Guatemala Opens Embassy in Yerushalayim, Two Days After U.S. Move

YERUSHALAYIM (Reuters) —
Workers hanging from the side of a building place a banner welcoming the opening of the new Guatemalan embassy, in the complex hosting the new embassy in Yerushalayim, Tuesday. (Reuters/Ronen Zvulun)

Guatemala opened an embassy in Yerushalayim on Wednesday, two days after the United States inaugurated its new site in the city.

Guatemalan President Jimmy Morales and Prime Minister Binyamin Netanyahu attended the embassy’s opening on Wednesday in an office complex in west Yerushalayim.

“It’s not a coincidence that Guatemala is opening its embassy in Jerusalem right among the first. You were always among the first. You were the second country to recognise Israel,” Netanyahu said at the ceremony, referring to its founding in 1948.

Guatemala was one of only a few nations that backed Trump’s decision in December to recognize Yerushalayim as Israel’s capital and it is only the second country to move its embassy to the city. Paraguay has said it will move its embassy from Tel Aviv to Yerushalayim by the end of May.

Trump’s move reversed decades of U.S. policy, upsetting the Arab world and Western allies.

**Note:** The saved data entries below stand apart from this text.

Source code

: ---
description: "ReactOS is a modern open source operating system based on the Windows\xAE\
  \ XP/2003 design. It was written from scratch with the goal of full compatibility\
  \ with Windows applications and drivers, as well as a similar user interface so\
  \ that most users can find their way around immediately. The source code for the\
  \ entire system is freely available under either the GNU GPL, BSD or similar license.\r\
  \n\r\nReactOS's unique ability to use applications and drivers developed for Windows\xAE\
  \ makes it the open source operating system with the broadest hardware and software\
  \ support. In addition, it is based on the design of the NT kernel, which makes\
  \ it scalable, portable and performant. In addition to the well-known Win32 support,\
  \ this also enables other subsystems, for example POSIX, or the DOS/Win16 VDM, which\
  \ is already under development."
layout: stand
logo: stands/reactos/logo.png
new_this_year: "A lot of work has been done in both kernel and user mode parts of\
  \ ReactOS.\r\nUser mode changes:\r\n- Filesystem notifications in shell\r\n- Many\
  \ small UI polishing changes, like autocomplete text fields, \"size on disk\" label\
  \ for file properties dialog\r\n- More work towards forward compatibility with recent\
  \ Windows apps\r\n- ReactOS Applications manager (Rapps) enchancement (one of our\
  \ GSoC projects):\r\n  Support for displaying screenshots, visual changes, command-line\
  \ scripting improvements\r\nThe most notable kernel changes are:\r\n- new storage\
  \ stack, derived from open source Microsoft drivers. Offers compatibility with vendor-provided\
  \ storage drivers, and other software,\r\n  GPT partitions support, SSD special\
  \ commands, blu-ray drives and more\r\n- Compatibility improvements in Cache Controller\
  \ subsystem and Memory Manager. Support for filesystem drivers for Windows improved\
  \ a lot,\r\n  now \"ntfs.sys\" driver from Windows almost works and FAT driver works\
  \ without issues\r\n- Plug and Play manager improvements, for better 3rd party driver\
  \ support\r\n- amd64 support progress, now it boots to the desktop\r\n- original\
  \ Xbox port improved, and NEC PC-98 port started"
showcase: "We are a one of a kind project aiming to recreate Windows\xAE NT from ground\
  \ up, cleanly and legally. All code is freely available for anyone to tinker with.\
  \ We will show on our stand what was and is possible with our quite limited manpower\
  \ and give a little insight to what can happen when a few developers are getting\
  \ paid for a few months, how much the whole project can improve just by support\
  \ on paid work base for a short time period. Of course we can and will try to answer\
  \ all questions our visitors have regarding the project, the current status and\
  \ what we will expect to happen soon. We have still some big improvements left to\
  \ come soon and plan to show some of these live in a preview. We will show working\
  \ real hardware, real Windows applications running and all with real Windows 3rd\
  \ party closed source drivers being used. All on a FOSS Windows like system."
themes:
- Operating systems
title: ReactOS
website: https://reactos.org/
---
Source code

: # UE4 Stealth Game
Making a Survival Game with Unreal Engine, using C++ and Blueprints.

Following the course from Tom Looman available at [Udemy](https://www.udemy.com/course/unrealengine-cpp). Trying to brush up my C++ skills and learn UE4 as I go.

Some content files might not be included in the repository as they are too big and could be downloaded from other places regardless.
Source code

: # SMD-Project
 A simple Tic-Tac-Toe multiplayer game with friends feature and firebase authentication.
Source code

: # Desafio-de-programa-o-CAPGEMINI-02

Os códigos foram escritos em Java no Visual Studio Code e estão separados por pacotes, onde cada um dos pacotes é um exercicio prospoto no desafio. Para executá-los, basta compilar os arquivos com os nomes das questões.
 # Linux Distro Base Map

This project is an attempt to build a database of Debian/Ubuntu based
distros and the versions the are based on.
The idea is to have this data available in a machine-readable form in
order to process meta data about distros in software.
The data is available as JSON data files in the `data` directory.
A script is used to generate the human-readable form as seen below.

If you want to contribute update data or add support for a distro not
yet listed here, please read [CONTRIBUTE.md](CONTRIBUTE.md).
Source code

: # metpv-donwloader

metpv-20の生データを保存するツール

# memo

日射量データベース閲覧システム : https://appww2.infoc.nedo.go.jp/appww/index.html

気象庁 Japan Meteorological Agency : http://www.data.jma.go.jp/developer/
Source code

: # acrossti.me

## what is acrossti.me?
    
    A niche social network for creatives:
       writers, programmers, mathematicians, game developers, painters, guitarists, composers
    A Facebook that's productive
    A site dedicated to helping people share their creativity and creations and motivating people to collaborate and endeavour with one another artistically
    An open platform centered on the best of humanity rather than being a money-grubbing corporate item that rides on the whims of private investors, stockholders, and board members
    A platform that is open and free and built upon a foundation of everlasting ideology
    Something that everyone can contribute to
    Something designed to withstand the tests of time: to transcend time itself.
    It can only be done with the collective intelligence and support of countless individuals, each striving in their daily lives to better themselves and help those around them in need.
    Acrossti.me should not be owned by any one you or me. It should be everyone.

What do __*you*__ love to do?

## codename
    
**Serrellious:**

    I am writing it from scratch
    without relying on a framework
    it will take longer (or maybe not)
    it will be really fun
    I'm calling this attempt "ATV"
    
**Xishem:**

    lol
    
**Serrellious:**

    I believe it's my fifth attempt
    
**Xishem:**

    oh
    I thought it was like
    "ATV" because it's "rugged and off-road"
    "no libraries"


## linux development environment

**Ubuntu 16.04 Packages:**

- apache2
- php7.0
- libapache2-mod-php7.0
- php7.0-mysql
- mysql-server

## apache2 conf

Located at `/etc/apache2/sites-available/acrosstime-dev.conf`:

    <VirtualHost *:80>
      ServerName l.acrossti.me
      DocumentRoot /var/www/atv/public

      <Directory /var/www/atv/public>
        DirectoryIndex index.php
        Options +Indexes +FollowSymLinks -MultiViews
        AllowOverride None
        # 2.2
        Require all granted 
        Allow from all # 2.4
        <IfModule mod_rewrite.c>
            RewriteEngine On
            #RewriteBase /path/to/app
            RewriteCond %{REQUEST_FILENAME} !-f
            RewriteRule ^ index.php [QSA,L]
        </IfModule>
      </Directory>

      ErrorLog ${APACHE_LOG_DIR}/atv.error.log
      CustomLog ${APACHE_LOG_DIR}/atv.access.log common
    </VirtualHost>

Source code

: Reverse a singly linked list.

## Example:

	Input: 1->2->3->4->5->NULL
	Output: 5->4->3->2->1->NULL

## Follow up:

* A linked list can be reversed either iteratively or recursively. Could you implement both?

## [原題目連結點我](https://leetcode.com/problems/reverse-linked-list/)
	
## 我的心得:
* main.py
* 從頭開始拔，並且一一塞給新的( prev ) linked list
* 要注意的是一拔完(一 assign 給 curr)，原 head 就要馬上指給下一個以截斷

Palestinian leaders said by relocating the embassy to Yerushalayim the United States had created incitement and instability in the region and abrogated its role as a peace mediator.

Prior to 1980, Guatemala and a dozen other countries maintained embassies in Yerushalayim. Israel’s passage in June 1980 of a law proclaiming Yerushalayim its “indivisible and eternal capital” led to a U.N. Security Council resolution calling on Guatemala and several other countries to move their embassies to Tel Aviv.